-- Opening Marker --
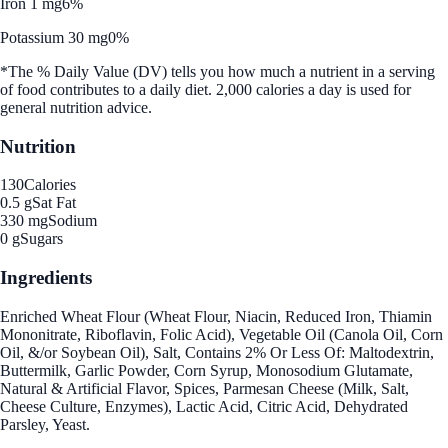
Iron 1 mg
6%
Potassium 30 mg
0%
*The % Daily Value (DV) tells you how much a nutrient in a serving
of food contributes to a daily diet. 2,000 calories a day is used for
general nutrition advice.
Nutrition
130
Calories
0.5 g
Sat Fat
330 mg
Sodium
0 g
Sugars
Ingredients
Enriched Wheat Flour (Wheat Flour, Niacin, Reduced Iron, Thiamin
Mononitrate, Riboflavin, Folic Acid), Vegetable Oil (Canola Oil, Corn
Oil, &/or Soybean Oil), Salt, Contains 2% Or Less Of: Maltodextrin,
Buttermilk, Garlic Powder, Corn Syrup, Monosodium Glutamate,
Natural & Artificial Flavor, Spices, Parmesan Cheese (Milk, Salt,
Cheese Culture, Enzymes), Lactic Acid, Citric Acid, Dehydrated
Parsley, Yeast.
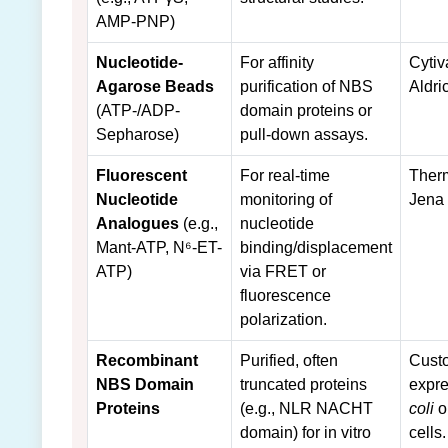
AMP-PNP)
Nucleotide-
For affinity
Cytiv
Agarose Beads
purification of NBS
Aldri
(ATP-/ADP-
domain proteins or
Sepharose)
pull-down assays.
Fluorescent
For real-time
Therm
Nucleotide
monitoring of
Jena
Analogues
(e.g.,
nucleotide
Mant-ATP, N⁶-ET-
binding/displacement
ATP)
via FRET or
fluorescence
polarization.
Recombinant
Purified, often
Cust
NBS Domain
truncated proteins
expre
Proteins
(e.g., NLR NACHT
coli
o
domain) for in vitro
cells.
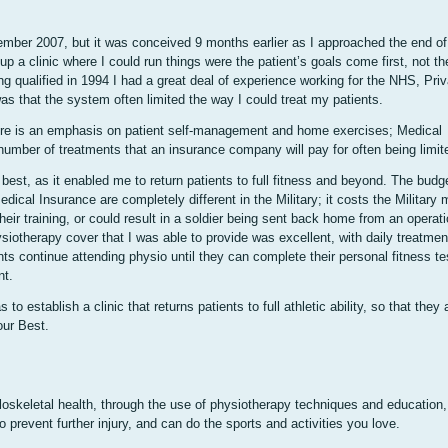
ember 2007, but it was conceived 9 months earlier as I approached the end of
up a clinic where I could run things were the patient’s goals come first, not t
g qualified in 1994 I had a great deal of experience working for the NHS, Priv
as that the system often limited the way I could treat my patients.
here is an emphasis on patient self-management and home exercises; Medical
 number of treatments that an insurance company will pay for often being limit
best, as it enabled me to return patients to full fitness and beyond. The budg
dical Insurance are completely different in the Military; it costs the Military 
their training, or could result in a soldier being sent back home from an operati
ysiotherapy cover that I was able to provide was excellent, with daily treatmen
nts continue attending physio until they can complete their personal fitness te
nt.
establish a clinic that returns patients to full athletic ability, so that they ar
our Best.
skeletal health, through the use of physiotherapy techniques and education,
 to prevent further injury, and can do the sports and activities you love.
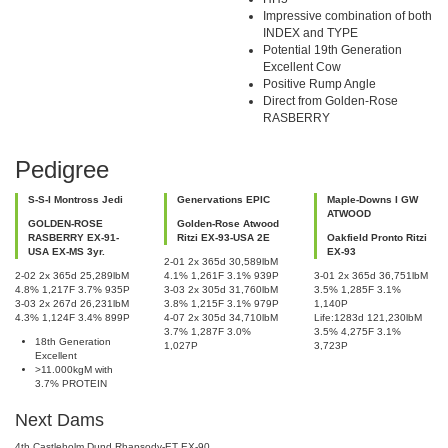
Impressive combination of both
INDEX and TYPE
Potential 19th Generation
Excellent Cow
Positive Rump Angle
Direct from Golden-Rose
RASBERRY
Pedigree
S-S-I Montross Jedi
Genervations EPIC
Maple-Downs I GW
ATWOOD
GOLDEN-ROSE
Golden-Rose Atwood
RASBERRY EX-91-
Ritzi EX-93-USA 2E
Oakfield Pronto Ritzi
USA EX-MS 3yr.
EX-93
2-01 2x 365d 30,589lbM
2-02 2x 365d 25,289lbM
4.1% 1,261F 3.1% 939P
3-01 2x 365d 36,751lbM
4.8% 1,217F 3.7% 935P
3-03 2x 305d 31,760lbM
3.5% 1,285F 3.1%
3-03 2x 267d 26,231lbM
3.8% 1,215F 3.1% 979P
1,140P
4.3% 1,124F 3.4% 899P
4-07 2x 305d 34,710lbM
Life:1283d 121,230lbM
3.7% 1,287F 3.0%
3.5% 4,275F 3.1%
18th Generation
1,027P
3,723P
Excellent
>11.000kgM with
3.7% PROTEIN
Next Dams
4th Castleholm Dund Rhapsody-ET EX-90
-- Closing Marker --
-- Opening Marker --
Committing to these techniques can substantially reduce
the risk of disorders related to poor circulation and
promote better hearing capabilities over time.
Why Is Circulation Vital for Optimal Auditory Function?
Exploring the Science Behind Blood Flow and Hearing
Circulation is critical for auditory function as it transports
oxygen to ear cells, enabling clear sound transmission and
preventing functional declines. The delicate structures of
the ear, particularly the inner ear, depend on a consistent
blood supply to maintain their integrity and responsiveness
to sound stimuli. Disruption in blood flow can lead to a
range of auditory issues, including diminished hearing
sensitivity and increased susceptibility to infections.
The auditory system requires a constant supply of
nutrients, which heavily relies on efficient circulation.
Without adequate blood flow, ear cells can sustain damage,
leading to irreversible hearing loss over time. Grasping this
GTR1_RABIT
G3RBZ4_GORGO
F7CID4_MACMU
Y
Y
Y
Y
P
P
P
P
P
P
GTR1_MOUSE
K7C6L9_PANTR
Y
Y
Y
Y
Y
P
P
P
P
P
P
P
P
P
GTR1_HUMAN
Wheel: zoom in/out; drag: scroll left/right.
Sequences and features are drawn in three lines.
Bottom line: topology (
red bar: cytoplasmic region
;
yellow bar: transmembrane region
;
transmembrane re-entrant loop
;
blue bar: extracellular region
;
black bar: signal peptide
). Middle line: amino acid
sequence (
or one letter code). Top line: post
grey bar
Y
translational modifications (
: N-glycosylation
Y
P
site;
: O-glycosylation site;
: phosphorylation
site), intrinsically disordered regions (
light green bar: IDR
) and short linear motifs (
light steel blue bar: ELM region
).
-- Closing Marker --
[Prompt]
Set down again, exactly, every line above from the one with "Buttermilk, Garlic Powder, Corn" down to the one with "Impressive combination of both", both ends included. No pictures, and nothing else.

[Exercise solution]
Buttermilk, Garlic Powder, Corn Syrup, Monosodium Glutamate,
Natural & Artificial Flavor, Spices, Parmesan Cheese (Milk, Salt,
Cheese Culture, Enzymes), Lactic Acid, Citric Acid, Dehydrated
Parsley, Yeast.
AMP-PNP)
Nucleotide-
For affinity
Cytiv
Agarose Beads
purification of NBS
Aldri
(ATP-/ADP-
domain proteins or
Sepharose)
pull-down assays.
Fluorescent
For real-time
Therm
Nucleotide
monitoring of
Jena
Analogues
(e.g.,
nucleotide
Mant-ATP, N⁶-ET-
binding/displacement
ATP)
via FRET or
fluorescence
polarization.
Recombinant
Purified, often
Cust
NBS Domain
truncated proteins
expre
Proteins
(e.g., NLR NACHT
coli
o
domain) for in vitro
cells.
ember 2007, but it was conceived 9 months earlier as I approached the end of
up a clinic where I could run things were the patient’s goals come first, not t
g qualified in 1994 I had a great deal of experience working for the NHS, Priv
as that the system often limited the way I could treat my patients.
here is an emphasis on patient self-management and home exercises; Medical
 number of treatments that an insurance company will pay for often being limit
best, as it enabled me to return patients to full fitness and beyond. The budg
dical Insurance are completely different in the Military; it costs the Military 
their training, or could result in a soldier being sent back home from an operati
ysiotherapy cover that I was able to provide was excellent, with daily treatmen
nts continue attending physio until they can complete their personal fitness te
nt.
establish a clinic that returns patients to full athletic ability, so that they ar
our Best.
skeletal health, through the use of physiotherapy techniques and education,
 to prevent further injury, and can do the sports and activities you love.
Impressive combination of both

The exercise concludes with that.